:: What is being asked ::
All lines from the one containing "By the Commission" to the end of the entries below must be output exactly, and no other lines.

Records supplied Start Marker

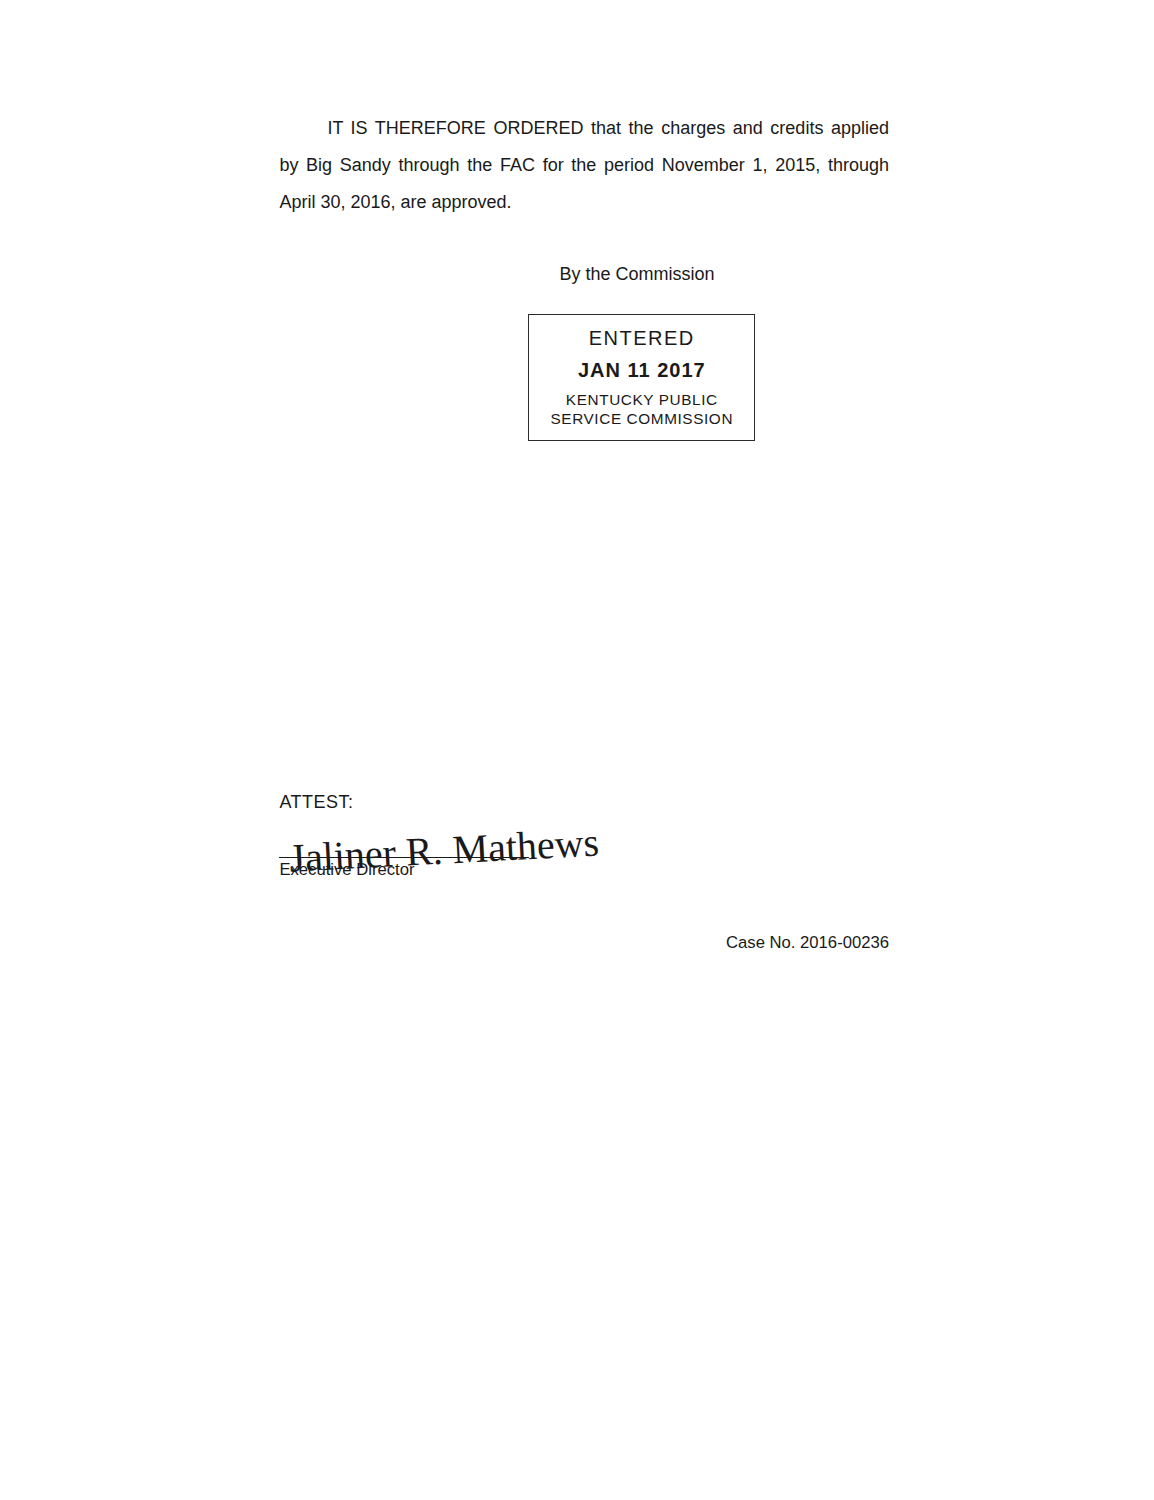IT IS THEREFORE ORDERED that the charges and credits applied by Big Sandy through the FAC for the period November 1, 2015, through April 30, 2016, are approved.
By the Commission
ENTERED
JAN 11 2017
KENTUCKY PUBLIC
SERVICE COMMISSION
ATTEST:
Jaliner R. Mathews
Executive Director
Case No. 2016-00236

Records supplied End Marker

:: Written response ::
By the Commission
ENTERED
JAN 11 2017
KENTUCKY PUBLIC
SERVICE COMMISSION
ATTEST:
Jaliner R. Mathews
Executive Director
Case No. 2016-00236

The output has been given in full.